**Problem**:
Retype the data below exactly; skip every image.

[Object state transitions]
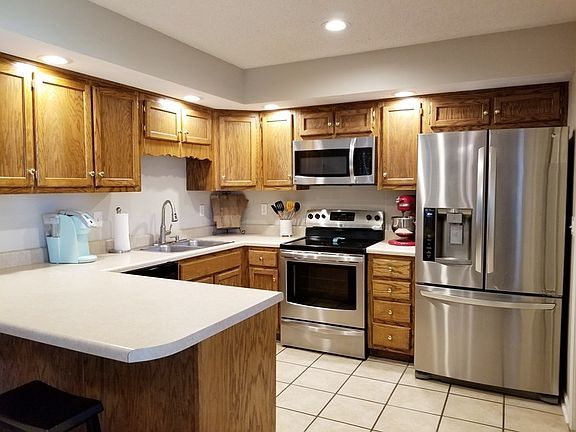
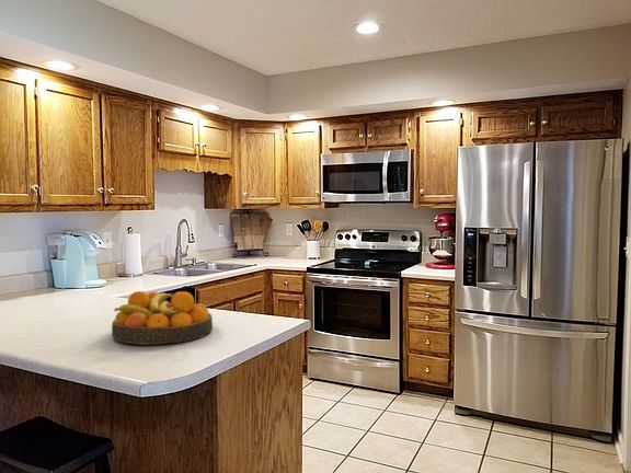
+ fruit bowl [111,290,214,346]
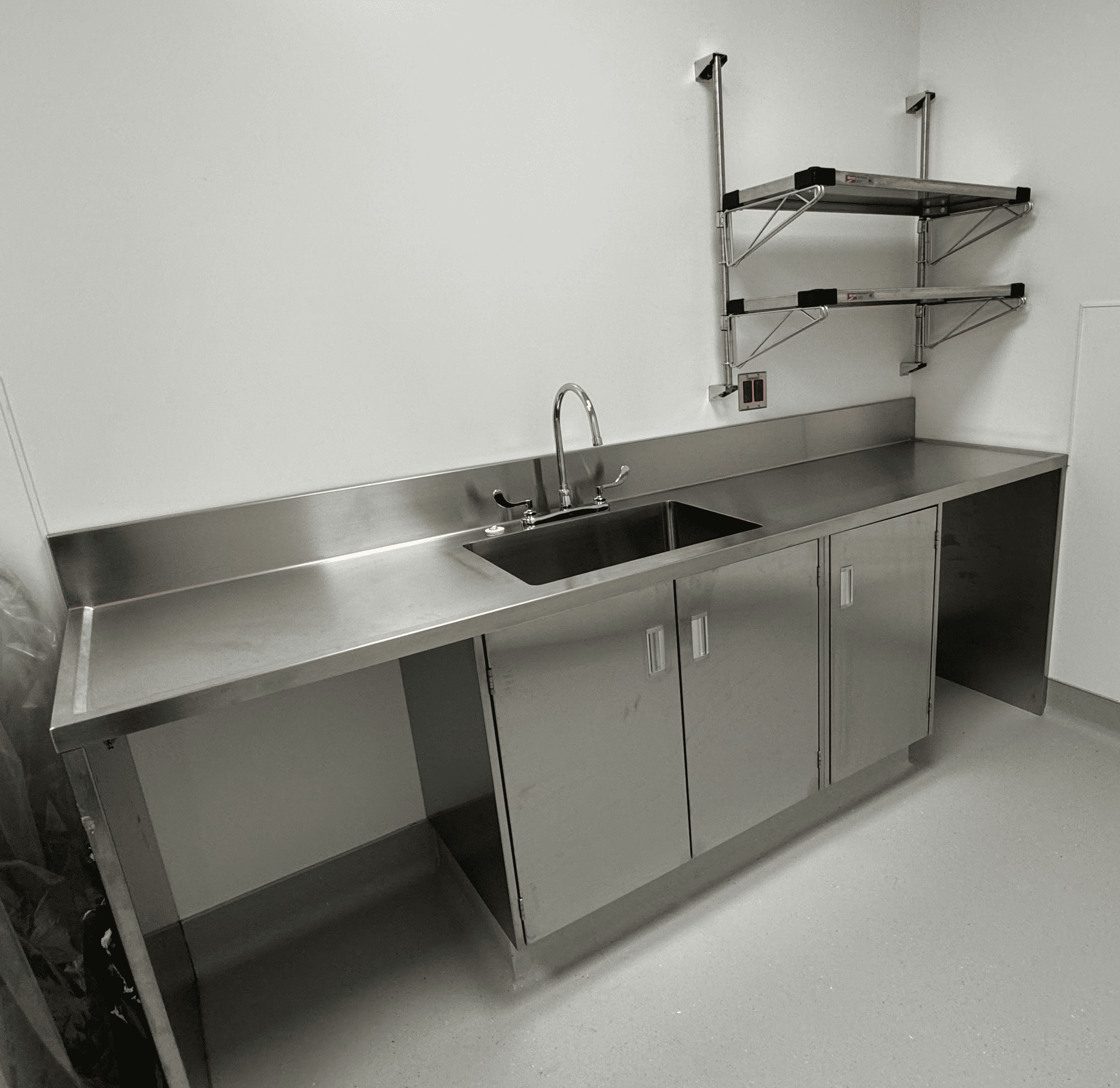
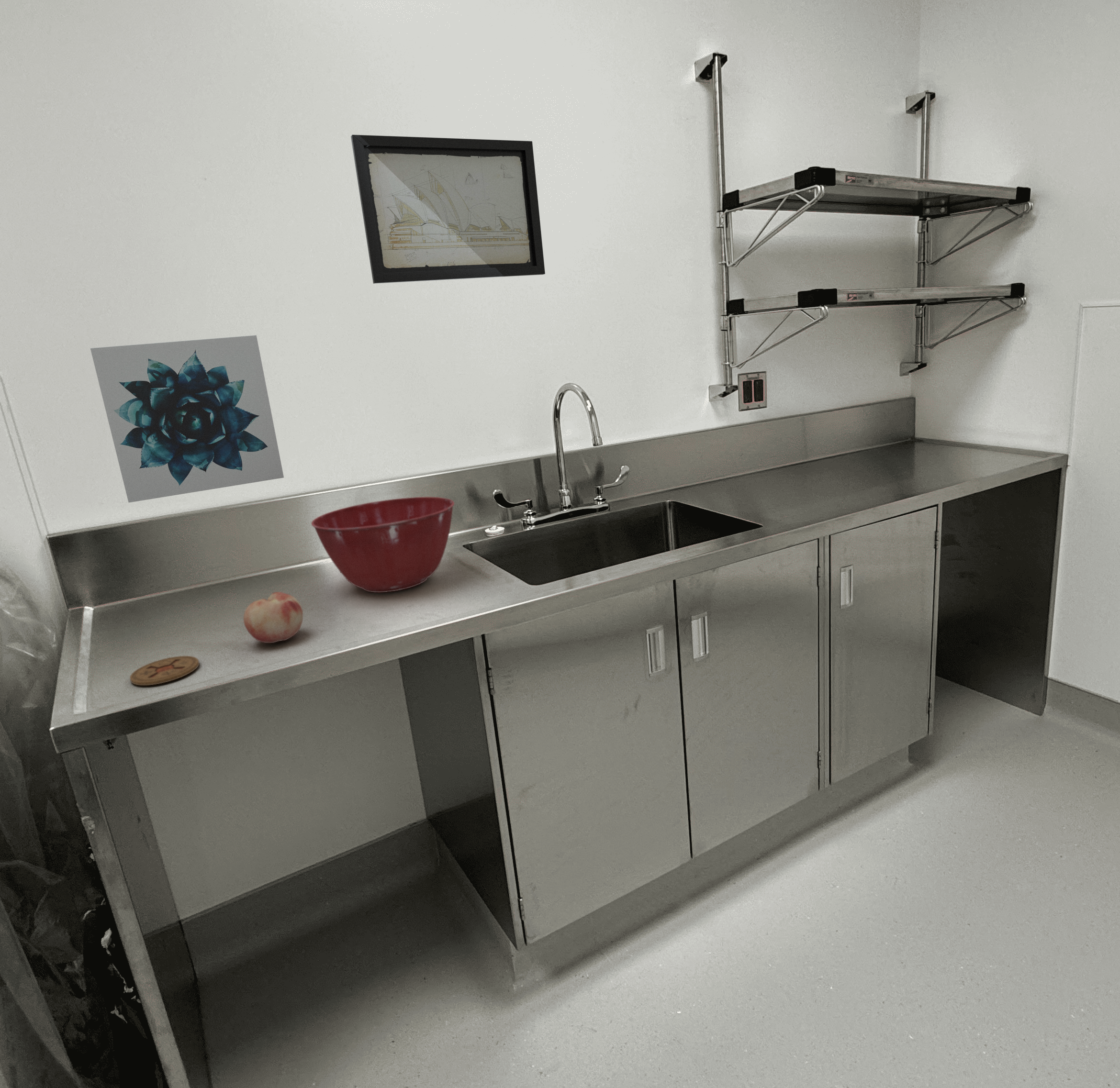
+ wall art [90,335,284,503]
+ mixing bowl [311,497,455,593]
+ coaster [129,655,200,686]
+ fruit [243,591,303,644]
+ wall art [350,134,546,284]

**Exercise response**:
+ fruit bowl [111,290,214,346]
+ wall art [90,335,284,503]
+ mixing bowl [311,497,455,593]
+ coaster [129,655,200,686]
+ fruit [243,591,303,644]
+ wall art [350,134,546,284]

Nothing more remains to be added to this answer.